ECLI:NL:RBALM:2011:BR4277
Rechtbank Almelo
- Kort geding
- Rechtspraak.nl
Vordering tot nakoming huurovereenkomst en betaling achterstallige huurpenningen in kort geding
In deze zaak, behandeld door de Rechtbank Almelo op 27 juli 2011, vorderden Samako B.V. en [eiser sub 2] (hierna: [W]) in kort geding nakoming van een huurovereenkomst en betaling van achterstallige huurpenningen van Lamalubri B.V., Strak B.V. en [gedaagde sub 3] (hierna: [L]). De eisers, vertegenwoordigd door advocaat mr. R.F.A. Rorink, stelden dat de gedaagden hun verplichtingen niet nakwamen en vroegen om veroordeling tot nakoming van de huurovereenkomst tot 1 januari 2015, betaling van € 17.789,88 aan achterstallige huur en servicekosten, en levering van 34 kozijnen. De gedaagden, vertegenwoordigd door advocaat mr. R.W.A. Kroon, stelden dat de vorderingen niet ontvankelijk waren en dat er onduidelijkheid bestond over de rechtsverhouding tussen de partijen.
De voorzieningenrechter oordeelde dat de vordering tot nakoming van de huurovereenkomst onvoldoende duidelijk was, omdat niet vaststond wie van de eisers als verhuurder en wie van de gedaagden als huurder moest worden aangemerkt. Ook de vordering tot betaling van de achterstallige huurpenningen werd afgewezen, omdat deze niet voldoende bepaald was. De voorzieningenrechter concludeerde dat de vorderingen van Samako c.s. niet duidelijk en specifiek genoeg waren omschreven, waardoor de vorderingen werden afgewezen. De proceskosten werden gecompenseerd, zodat iedere partij de eigen kosten droeg.

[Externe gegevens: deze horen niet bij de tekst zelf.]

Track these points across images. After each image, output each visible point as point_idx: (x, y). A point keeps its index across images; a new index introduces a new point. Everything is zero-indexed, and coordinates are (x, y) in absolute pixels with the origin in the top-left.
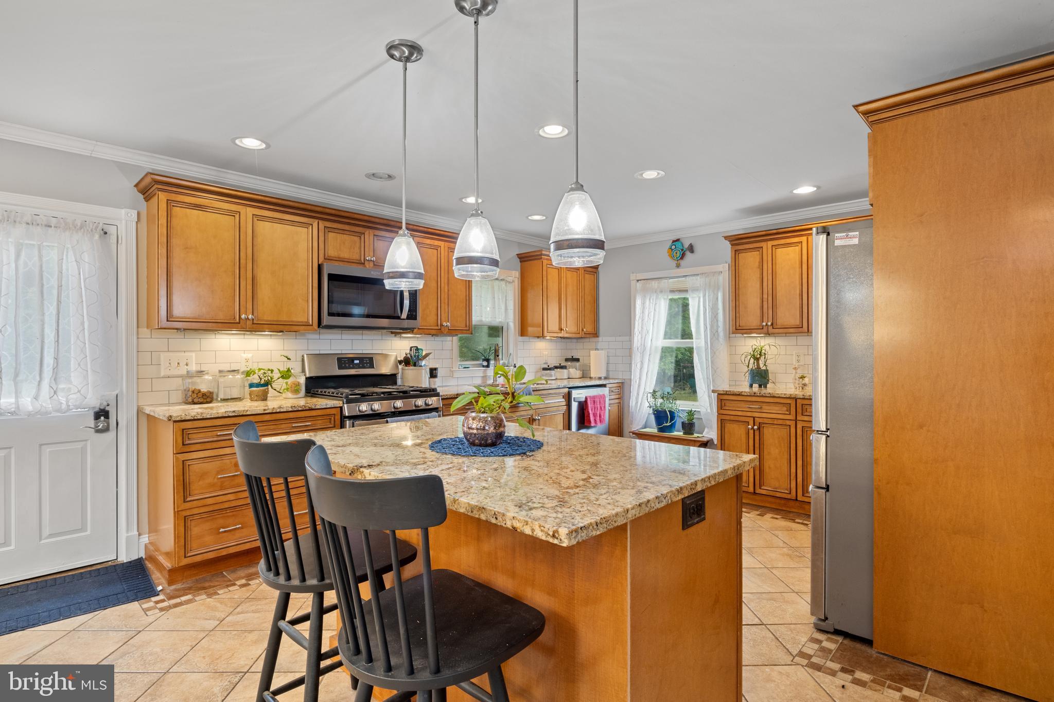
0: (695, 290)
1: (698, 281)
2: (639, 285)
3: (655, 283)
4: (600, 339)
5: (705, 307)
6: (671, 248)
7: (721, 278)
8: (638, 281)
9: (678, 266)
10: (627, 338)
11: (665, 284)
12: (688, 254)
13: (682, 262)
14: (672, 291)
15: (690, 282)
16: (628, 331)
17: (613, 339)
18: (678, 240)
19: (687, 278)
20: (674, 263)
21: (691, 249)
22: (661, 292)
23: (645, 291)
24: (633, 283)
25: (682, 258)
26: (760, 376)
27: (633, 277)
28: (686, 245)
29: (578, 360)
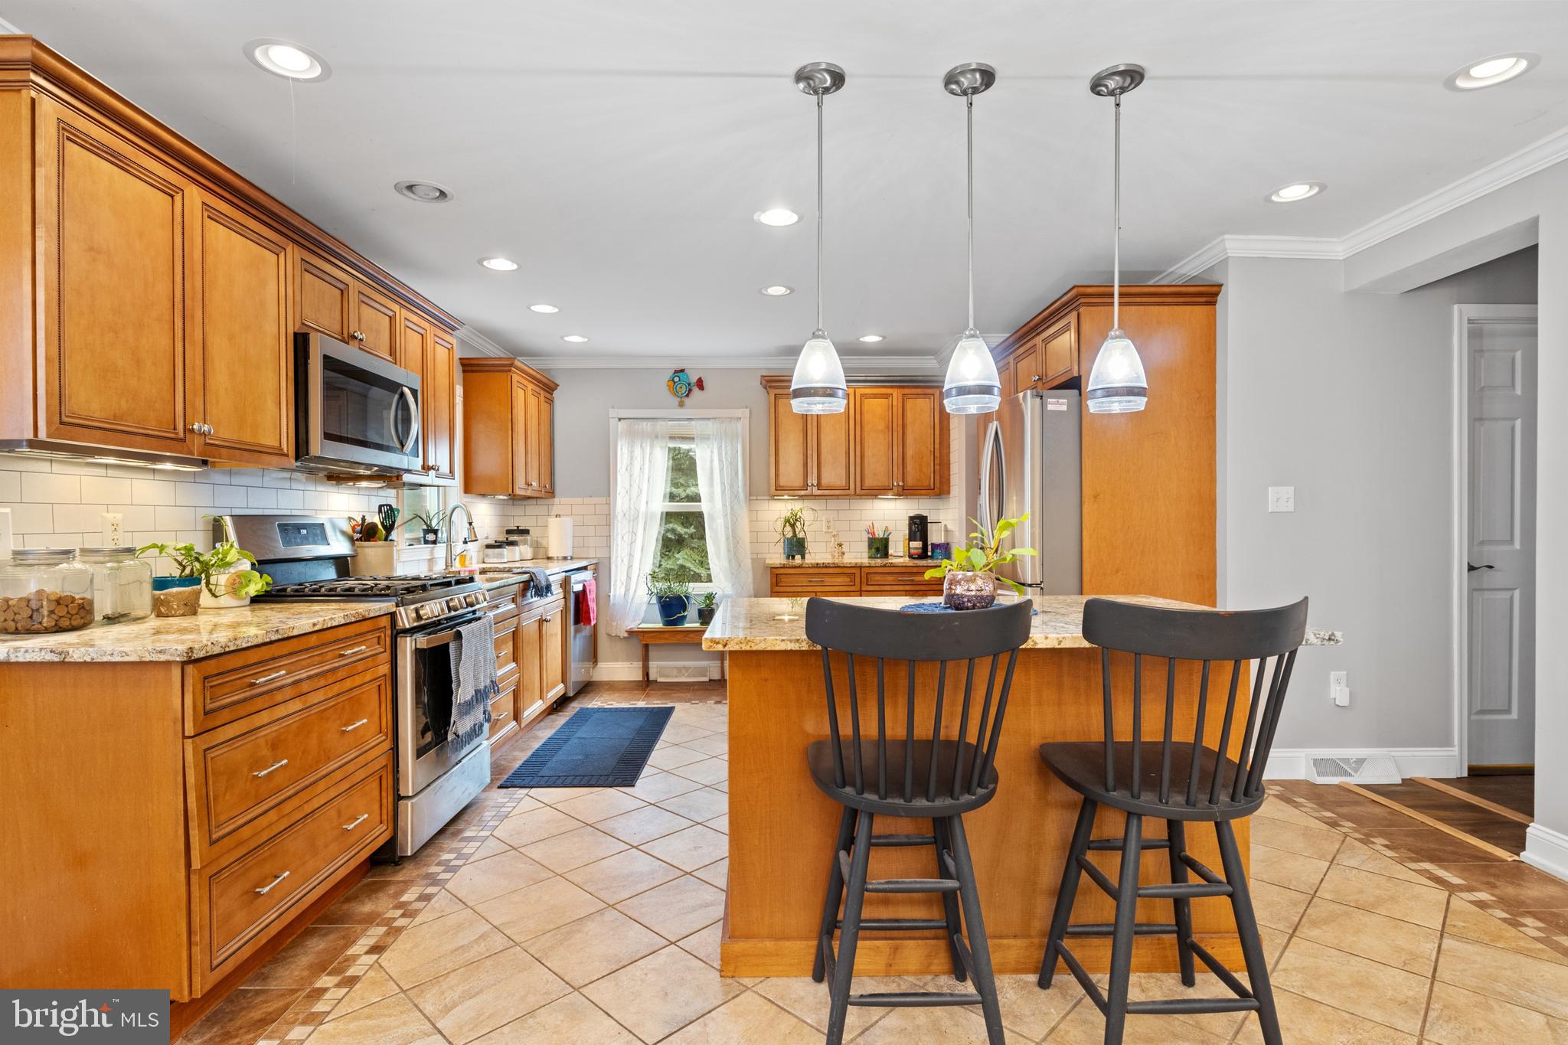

Dit vonnis benadrukt het belang van duidelijke en specifieke vorderingen in kort geding procedures, vooral wanneer meerdere partijen betrokken zijn en de rechtsverhouding tussen hen onduidelijk is. De uitspraak is een reminder dat in kort geding zaken de voorzieningenrechter terughoudend moet zijn in het vaststellen van rechten tussen partijen, gezien de beperkte ruimte voor bewijslevering en partijdebat.